Exercise objective. Output the lines of the material below, starting at the line that contains "Follow Us on Social Media" and ending at the line that contains "Letters to the Editor", with every line copied unchanged.

Segment Open

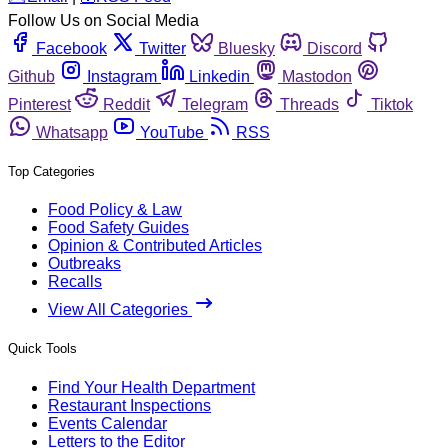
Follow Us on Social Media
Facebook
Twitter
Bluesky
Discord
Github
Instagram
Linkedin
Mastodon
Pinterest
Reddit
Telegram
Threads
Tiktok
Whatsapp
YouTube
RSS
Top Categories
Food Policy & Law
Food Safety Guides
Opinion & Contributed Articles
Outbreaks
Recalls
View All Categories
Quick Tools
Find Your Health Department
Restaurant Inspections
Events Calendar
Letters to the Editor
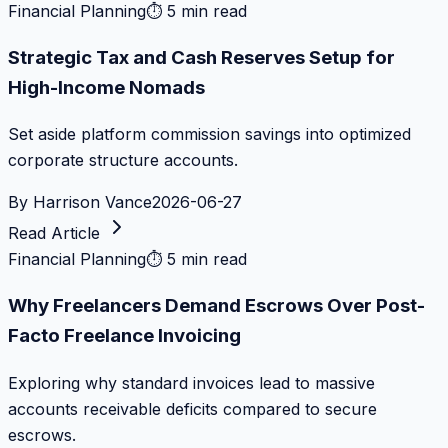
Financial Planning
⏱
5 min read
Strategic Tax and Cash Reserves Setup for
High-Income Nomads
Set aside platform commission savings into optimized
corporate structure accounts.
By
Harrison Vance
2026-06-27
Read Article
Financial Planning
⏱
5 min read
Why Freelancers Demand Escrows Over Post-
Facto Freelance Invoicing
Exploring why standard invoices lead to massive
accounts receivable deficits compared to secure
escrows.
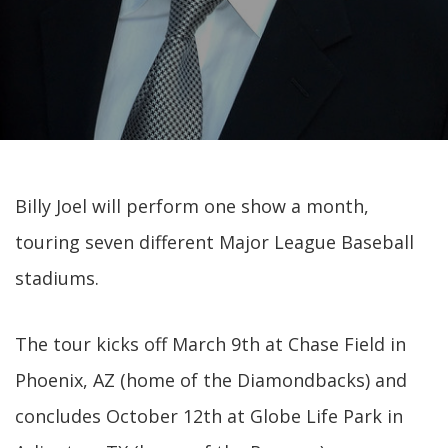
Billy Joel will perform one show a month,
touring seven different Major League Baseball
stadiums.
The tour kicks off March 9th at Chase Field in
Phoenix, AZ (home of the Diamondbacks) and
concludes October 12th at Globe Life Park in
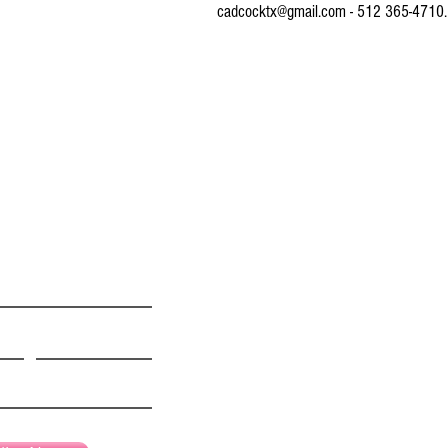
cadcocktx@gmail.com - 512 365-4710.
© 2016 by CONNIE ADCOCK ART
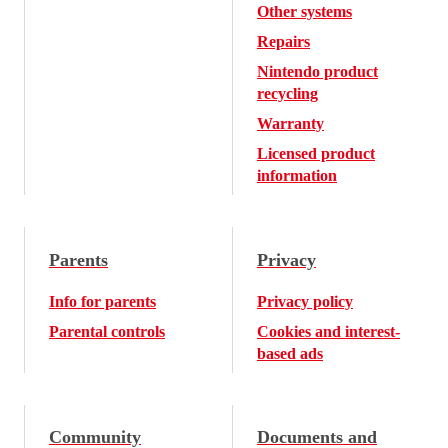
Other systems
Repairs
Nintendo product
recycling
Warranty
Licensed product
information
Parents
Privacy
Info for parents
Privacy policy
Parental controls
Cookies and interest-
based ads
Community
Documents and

Segment Closed
Segment Open

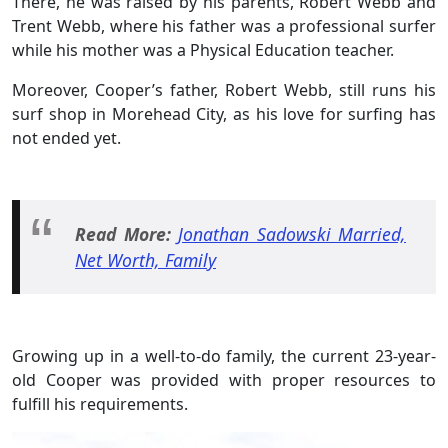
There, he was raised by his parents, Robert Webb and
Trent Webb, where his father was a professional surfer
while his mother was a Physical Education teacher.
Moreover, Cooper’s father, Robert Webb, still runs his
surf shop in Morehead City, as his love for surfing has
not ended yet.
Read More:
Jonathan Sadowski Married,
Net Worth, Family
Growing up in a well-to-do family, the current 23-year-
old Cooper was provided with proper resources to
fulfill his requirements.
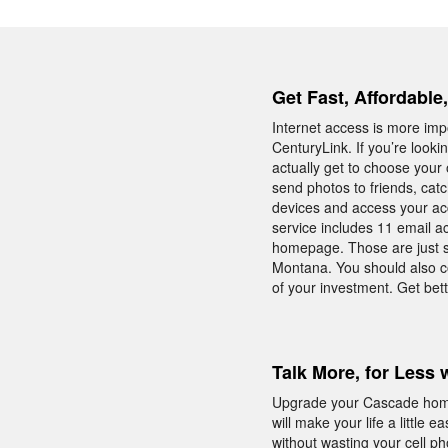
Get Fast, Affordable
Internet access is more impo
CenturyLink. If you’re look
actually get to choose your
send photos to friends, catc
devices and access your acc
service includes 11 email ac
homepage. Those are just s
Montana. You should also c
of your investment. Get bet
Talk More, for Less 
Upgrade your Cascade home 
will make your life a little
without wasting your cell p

Segment Closed

Written answer.
Follow Us on Social Media
Facebook
Twitter
Bluesky
Discord
Github
Instagram
Linkedin
Mastodon
Pinterest
Reddit
Telegram
Threads
Tiktok
Whatsapp
YouTube
RSS
Top Categories
Food Policy & Law
Food Safety Guides
Opinion & Contributed Articles
Outbreaks
Recalls
View All Categories
Quick Tools
Find Your Health Department
Restaurant Inspections
Events Calendar
Letters to the Editor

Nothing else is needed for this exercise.